━━ PASSAGE

ROME, N.Y. — ROME, N.Y. -- Woodstock '99 is, in some ways, the biggest Woodstock of them all.
It has big stars, big crowds and big acreage. Most of all, it has big buzz.
Before the three-day festival was halfway through, Woodstock '99 was being dubbed by journalists, performers and audience members as "one of the greatest concerts in rock history" (a claim the promoters were quick to quote).
Not only did the festival boast some of the biggest names in pop music -- Kid Rock, Limp Bizkit, DMX, the Dave Matthews Band, Alanis Morissette and Metallica -- but it was also being cast as a pivotal event for Generations X and Y.
The festival's 225,000 attendees were acutely aware that pay-per-view cameras ringed the two main stages.
With its stages, independent-film pavilion, vendor villages, campgrounds, extreme-sports park, backstage compounds and support-service areas, Woodstock '99 took up about 100 acres of Griffiss Park (formerly Griffiss Air Force Base). Audience members had access to a small fraction of that acreage, but for those making the 1.5-mile trek between the two main stages, the site is plenty big enough.
"It's the second day, and we still haven't been to the other end," said Tina Pitman, 19.
Pitman and Joel Deems, 29, of Philadelphia had studiously committed the landmarks surrounding their tent to memory: the blue tarp a few feet away and trees with orange cords wrapped around them. But the best tent-locating object was the huge American flag hanging near their outdoor digs.
"God bless whoever put up that flag," Pitman said.

━━━━
━━ INFORMATION PROVIDED

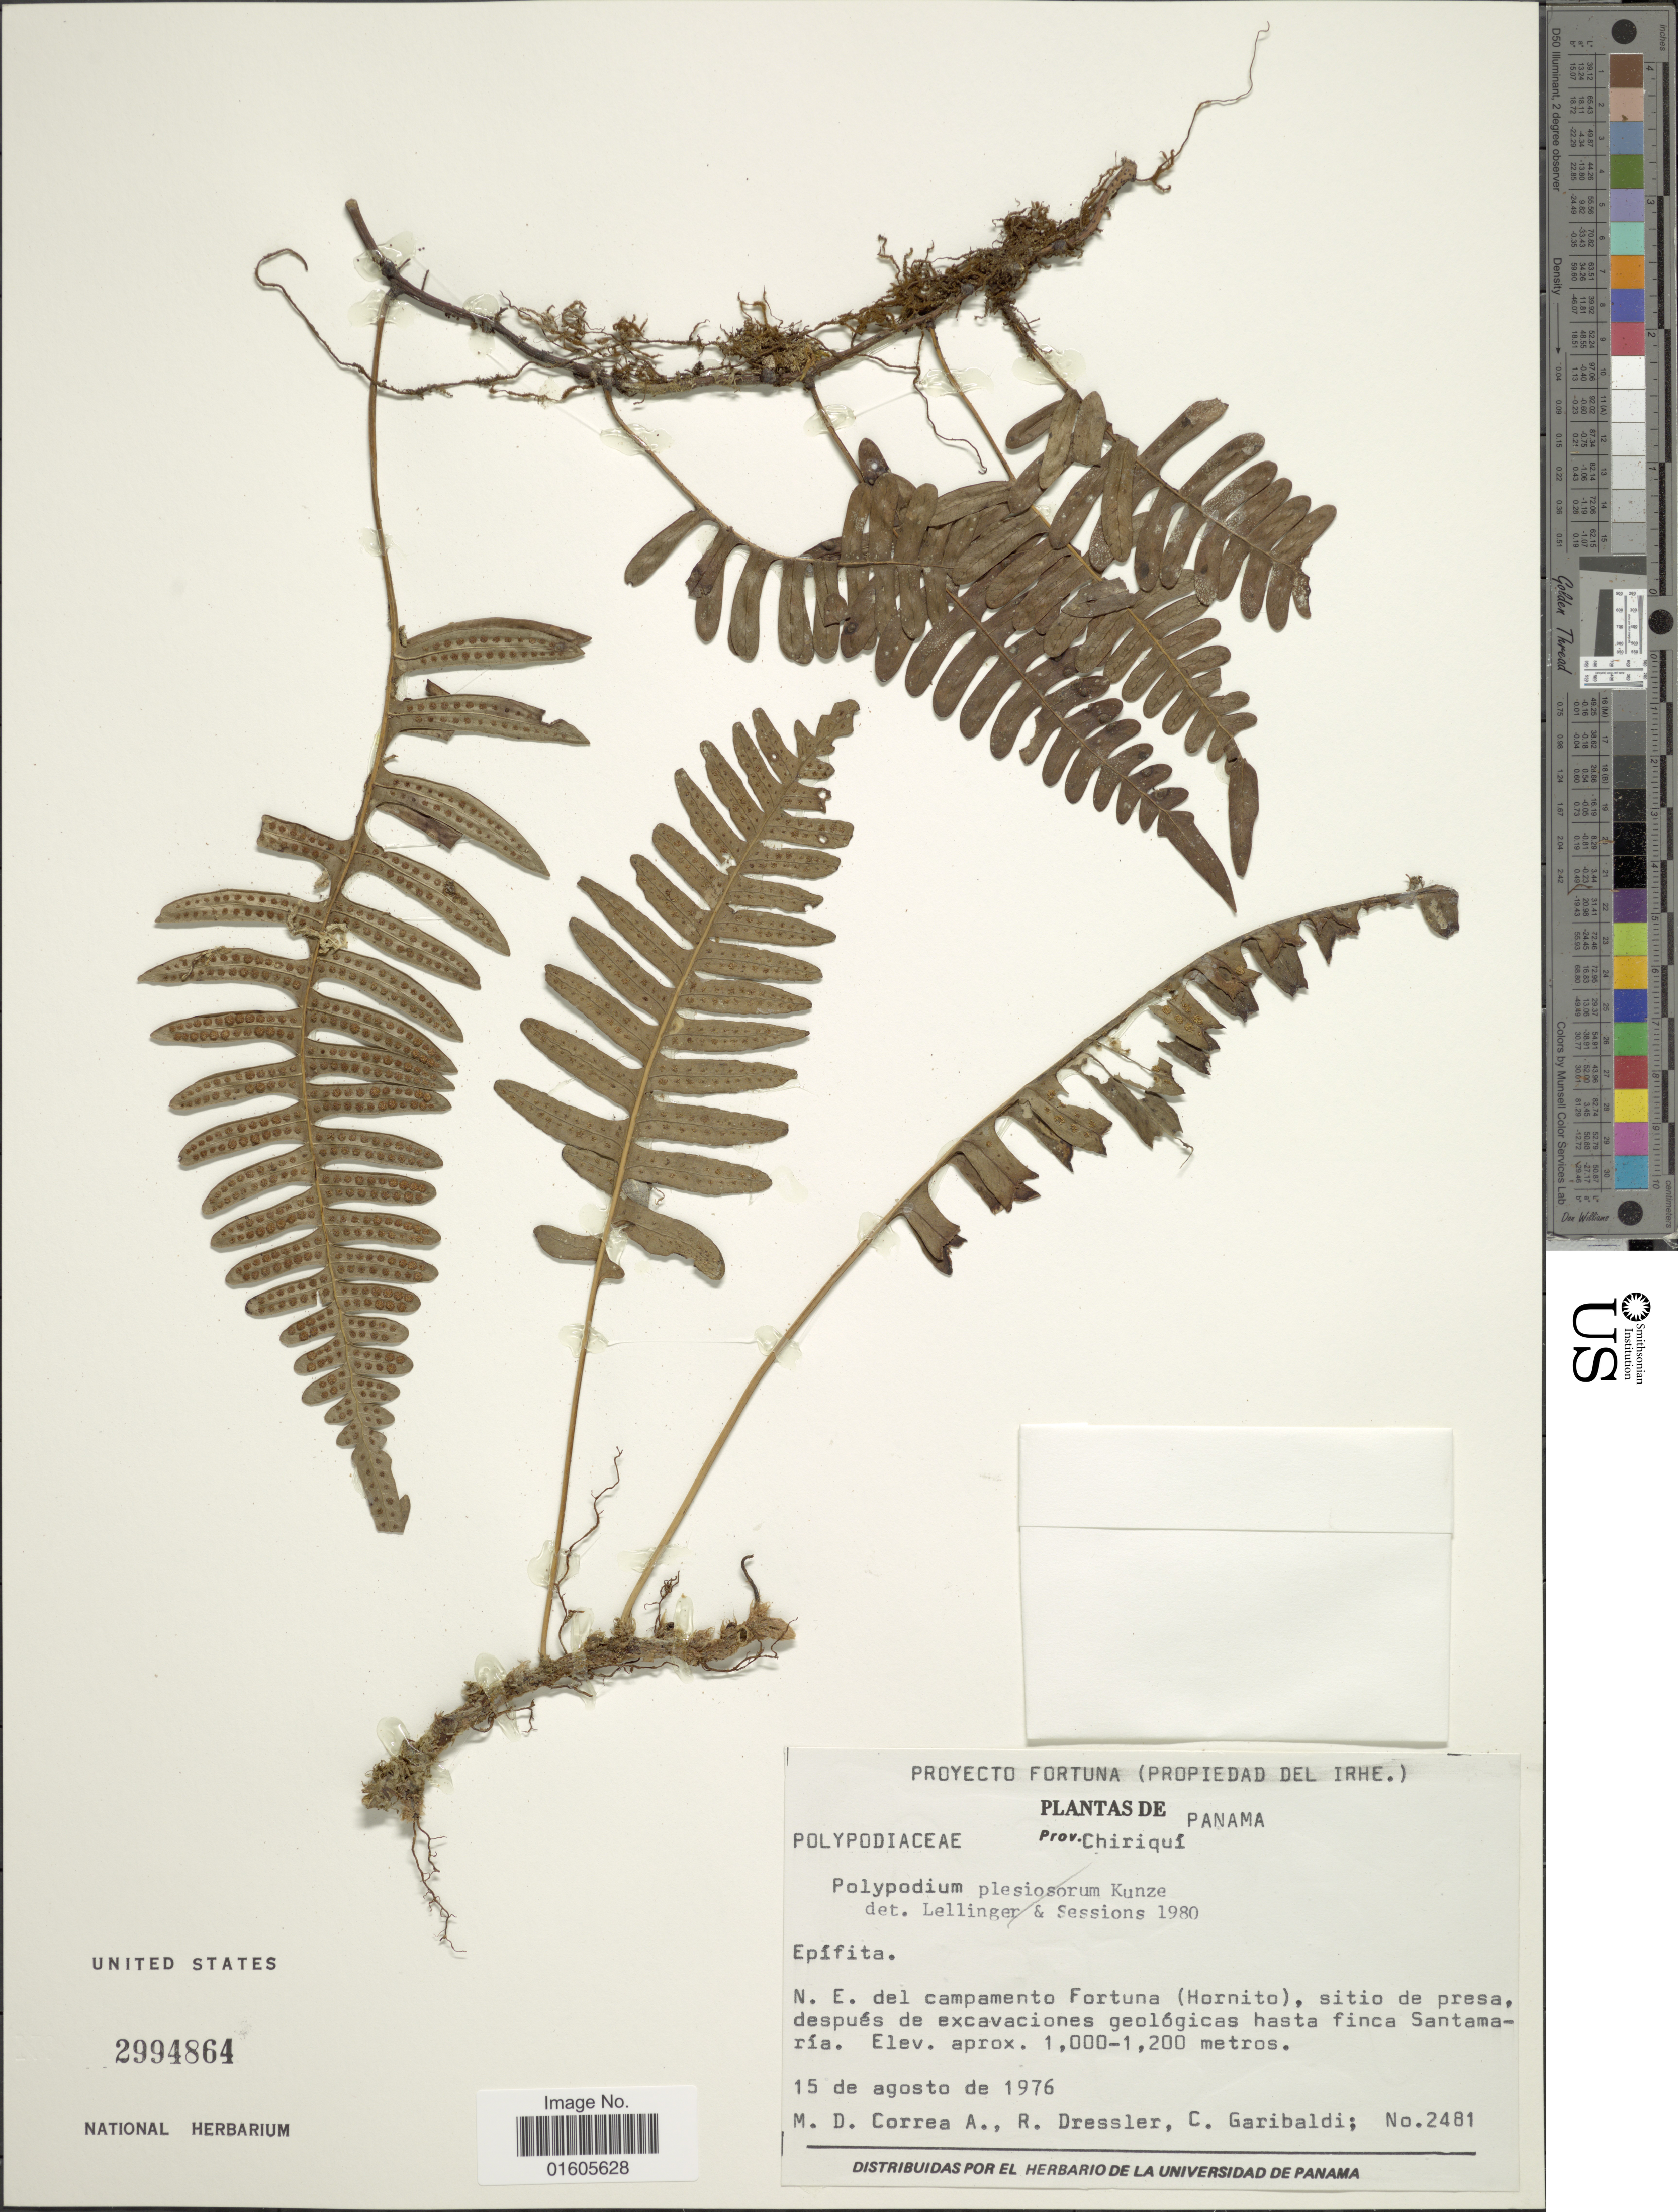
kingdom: Plantae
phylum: Tracheophyta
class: Polypodiopsida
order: Polypodiales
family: Polypodiaceae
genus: Serpocaulon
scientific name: Serpocaulon sp.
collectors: M. D. Corrêa-A., R. Dressler & C. Garibaldi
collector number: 2481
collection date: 1976-08-15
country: Panama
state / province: Chiriqui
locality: N.E. de; campamento Fortuna (Hornito), sitio de pressa después de exvaciones geolócas hasta finca Santamaría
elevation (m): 1000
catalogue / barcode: US 2994864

━━━━

▸ REQUIRED WORK
a – List every performer or band the Woodstock '99 article names as one of the festival's biggest names.
b – Rewrite the passage of the Woodstock '99 article starting at "It has big stars, big" and ending at "quick to quote).", swapping "journalists" for "reporters".
None of the data is needed here.

▸ EXERCISE RESPONSES
a – Kid Rock, Limp Bizkit, DMX, the Dave Matthews Band, Alanis Morissette, Metallica

b –
It has big stars, big crowds and big acreage. Most of all, it has big buzz.
Before the three-day festival was halfway through, Woodstock '99 was being dubbed by reporters, performers and audience members as "one of the greatest concerts in rock history" (a claim the promoters were quick to quote).